What's more, she added, individual lawsuits are burdensome and too expensive for most plaintiffs who suffer discrimination. The administrative process under the federal law was more efficient and less costly, she said.
Hillsborough and the other counties were subject to federal review because citizens of Hispanic origin were not registered or voting in sufficient numbers. Ballots and other elections-related materials will continue to be printed in Spanish as well as English, said Hillsborough Supervisor of Elections Craig Latimer.
Most cases in which Hillsborough needed to get preclearance had to do with having to close a polling site and open another, Latimer said.
“If we have one in a church building, maybe the church sells the building, so we have to find other polling sites,” Latimer said, explaining that the county loses about one out of 10 polling sites every election.
“In Hillsborough County, I can assure you, it won't have any impact on (minorities) because we will continue to run open, honest and fair elections,” Latimer added.
Prominent minority residents of Hillsborough were not as confident the county would protect voting rights for all citizens without some federal oversight.
Carl Warren and his father filed a lawsuit in 1979, challenging at-large voting in Hillsborough County and Tampa.
Black candidates had never been able to win at the ballot box under the at-large system, Warren said, though a few blacks had been appointed to office.
The suit was finally settled in the early 1990s with the county and city each creating four regional, single-member districts and three at-large districts. Since that time, districts created with substantial African-American voting populations have elected black county commissioners and city council members.
But Warren believes an underlying, institutional racism, which he calls the “plantation system,” continues to hurt minorities socially, educationally and politically.
“When there is no oversight going on, I believe this community basically will not just return to pre-1979; I think it has the potential to become even worse,” Warren said.
“The reason is we're having some troubling economic times, so when you look at the adverse impact of our economic system, when it comes to appointing, electing African-Americans … they will recognize if they intend to stay in their positions, they're going to have to acquiesce and accommodate the white majority.”
Black historian and author Fred Hearns agreed. He walked across the infamous Edmund B. Pettis Bridge in Selma, Ala., where police beat black civil-rights demonstrators in the 1960s.
The federal government, in passing the Voting Rights Act and enacting oversight and accountability measures in that law, was key to those long-ago victories, Hearns said.
“When you hear about that struggle and realize the sacrifices people made, you realize that we still need to protect people's voting rights,” Hearns said.
Deirdre Macnab, president of the League of Women Voters of Florida, called Tuesday's decision “disastrous for the state.”
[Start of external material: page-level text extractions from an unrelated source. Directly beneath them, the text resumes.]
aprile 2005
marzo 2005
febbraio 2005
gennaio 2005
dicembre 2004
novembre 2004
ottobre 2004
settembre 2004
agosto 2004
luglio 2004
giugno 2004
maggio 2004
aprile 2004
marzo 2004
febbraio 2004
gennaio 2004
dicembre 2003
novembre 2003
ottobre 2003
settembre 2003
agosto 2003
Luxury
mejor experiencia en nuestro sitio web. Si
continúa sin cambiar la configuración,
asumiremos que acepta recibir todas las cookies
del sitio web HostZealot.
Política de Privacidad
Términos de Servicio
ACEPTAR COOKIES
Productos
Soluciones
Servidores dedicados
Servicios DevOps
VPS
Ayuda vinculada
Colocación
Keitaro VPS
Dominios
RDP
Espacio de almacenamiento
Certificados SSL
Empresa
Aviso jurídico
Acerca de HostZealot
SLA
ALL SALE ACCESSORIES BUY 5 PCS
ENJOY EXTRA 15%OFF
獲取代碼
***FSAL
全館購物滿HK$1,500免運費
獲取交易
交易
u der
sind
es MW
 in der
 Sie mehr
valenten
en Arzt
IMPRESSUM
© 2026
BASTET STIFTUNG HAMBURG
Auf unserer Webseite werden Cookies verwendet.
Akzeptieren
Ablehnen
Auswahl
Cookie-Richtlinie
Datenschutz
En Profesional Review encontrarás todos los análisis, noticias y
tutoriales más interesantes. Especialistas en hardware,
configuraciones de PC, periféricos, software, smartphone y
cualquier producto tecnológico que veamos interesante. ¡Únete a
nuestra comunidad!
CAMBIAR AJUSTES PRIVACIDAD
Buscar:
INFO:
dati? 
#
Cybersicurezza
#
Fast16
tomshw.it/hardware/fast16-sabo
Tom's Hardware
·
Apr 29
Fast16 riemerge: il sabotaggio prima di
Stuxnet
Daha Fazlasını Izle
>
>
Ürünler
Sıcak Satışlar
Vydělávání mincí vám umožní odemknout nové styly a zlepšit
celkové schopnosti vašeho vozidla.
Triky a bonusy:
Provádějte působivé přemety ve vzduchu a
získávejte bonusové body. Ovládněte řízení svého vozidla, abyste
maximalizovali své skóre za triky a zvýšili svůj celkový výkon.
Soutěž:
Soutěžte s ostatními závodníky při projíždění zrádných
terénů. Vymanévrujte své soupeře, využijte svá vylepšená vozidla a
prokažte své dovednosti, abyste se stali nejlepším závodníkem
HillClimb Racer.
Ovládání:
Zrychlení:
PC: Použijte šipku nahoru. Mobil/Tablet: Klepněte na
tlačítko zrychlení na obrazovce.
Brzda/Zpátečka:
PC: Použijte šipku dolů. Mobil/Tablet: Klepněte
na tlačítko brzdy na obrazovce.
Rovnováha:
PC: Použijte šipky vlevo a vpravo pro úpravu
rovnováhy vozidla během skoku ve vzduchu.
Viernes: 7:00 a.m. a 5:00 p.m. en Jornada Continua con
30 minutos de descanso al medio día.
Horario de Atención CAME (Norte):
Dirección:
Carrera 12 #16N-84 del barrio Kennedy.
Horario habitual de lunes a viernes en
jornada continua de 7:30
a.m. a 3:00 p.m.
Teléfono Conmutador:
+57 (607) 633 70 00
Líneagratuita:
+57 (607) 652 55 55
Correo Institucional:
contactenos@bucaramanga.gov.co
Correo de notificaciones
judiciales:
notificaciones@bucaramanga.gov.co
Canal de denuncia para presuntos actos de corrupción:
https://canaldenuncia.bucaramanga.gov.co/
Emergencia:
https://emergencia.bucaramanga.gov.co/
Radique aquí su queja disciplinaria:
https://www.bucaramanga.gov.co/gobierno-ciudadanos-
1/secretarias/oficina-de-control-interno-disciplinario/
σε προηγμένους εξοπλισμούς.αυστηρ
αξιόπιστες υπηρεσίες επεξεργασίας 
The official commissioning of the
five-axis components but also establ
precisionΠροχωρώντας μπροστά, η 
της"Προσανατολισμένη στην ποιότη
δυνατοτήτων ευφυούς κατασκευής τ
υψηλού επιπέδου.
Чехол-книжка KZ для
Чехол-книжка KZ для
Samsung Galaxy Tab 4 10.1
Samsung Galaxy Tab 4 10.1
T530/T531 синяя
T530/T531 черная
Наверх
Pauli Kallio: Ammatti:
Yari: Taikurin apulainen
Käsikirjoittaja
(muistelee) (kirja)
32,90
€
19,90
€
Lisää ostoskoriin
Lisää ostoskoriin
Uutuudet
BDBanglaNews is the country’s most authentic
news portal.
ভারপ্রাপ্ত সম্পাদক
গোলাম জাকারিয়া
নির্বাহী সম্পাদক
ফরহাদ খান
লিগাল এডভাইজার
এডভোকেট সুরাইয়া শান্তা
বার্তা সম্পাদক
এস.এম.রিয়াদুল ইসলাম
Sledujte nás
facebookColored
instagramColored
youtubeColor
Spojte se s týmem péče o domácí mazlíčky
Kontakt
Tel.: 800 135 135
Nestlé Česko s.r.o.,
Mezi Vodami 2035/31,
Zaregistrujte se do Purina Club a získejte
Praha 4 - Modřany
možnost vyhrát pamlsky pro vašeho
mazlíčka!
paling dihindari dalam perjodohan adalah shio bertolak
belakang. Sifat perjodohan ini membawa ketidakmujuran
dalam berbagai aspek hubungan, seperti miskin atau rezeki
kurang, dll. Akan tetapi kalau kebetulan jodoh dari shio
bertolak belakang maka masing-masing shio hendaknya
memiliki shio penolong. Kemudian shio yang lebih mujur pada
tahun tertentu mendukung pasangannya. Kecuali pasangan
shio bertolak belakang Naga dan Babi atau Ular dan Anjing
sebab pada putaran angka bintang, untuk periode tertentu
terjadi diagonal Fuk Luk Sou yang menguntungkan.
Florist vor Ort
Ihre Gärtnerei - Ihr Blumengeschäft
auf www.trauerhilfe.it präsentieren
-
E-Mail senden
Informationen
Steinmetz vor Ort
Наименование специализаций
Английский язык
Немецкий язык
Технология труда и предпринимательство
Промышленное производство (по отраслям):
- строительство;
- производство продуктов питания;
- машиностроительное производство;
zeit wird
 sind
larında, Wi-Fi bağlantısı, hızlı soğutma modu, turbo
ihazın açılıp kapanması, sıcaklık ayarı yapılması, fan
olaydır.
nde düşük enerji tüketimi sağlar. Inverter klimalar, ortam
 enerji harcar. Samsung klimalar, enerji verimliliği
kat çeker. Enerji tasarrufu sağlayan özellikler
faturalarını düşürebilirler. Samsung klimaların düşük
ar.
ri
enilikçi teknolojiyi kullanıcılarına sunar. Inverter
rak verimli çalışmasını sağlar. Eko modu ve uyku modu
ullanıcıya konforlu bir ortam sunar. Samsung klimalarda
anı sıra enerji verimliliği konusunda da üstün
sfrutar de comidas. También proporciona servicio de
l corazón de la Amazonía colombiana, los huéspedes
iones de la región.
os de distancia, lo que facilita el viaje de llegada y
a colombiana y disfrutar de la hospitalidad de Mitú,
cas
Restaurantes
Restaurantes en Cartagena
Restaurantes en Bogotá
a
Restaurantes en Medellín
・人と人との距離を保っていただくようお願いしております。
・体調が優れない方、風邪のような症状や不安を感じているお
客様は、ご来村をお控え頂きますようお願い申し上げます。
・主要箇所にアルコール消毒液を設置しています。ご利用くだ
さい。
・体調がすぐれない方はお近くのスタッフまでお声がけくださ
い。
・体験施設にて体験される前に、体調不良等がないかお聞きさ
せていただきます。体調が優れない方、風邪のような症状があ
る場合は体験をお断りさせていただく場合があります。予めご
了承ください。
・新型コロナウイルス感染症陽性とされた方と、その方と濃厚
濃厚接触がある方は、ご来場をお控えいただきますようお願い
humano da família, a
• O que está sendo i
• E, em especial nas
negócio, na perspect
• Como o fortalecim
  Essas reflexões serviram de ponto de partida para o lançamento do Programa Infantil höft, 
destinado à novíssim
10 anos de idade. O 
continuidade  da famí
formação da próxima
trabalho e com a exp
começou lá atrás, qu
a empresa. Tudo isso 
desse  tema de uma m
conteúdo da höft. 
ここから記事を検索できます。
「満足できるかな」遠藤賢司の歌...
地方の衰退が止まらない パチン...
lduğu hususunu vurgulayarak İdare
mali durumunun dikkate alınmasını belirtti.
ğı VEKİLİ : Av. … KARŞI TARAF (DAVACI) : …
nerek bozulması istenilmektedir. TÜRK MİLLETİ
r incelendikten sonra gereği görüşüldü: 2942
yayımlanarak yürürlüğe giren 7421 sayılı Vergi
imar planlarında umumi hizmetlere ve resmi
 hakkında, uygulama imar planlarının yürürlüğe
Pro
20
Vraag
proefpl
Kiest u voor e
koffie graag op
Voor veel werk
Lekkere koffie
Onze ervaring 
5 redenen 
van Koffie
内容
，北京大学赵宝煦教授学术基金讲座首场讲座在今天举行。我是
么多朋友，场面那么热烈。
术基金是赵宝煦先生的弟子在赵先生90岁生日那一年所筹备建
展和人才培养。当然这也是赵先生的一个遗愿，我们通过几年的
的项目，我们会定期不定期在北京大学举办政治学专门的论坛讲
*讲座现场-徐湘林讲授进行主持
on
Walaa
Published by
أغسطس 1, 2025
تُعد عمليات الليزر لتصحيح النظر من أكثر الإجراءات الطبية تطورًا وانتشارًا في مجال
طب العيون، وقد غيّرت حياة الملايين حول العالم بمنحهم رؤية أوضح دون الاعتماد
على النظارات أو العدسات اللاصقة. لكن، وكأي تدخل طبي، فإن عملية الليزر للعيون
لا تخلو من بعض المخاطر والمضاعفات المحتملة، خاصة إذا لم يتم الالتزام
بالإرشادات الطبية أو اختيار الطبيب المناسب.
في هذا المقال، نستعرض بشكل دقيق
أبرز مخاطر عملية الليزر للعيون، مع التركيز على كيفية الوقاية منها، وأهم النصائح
“One wonders if the Supreme Court majority has been following the news in Florida, where this state has been rocked and nationally embarrassed from the partisan manipulation of our voting rights by our Legislature with a focus on passing laws that make it hard for minorities to register and vote,” Macnab said.
Desiline Victor became a symbol of voting obstacles when she had to wait three hours on line to vote in Miami-Dade County in 2012. President Obama later invited the 102-year-old woman to his State of the Union address.
And many Floridians still wince at the memory of the 2000 presidential election, with its butterfly ballots, hanging chads and an aborted ballot recount.
“Now, Florida citizens will be without federal protections until Congress acts in a state with a sordid history with regard to the suppression of votes,” Macnab said.
The case decided by the court Tuesday is Shelby County, Ala., v. Holder, No. 12–96. Chief Justice John Roberts and Justices Samuel Alito, Anthony Kennedy, Antonin Scalia and Clarence Thomas were in the majority. Justices Stephen Breyer, Ruth Bader Ginsburg, Elena Kagan and Sonia Sotomayor dissented.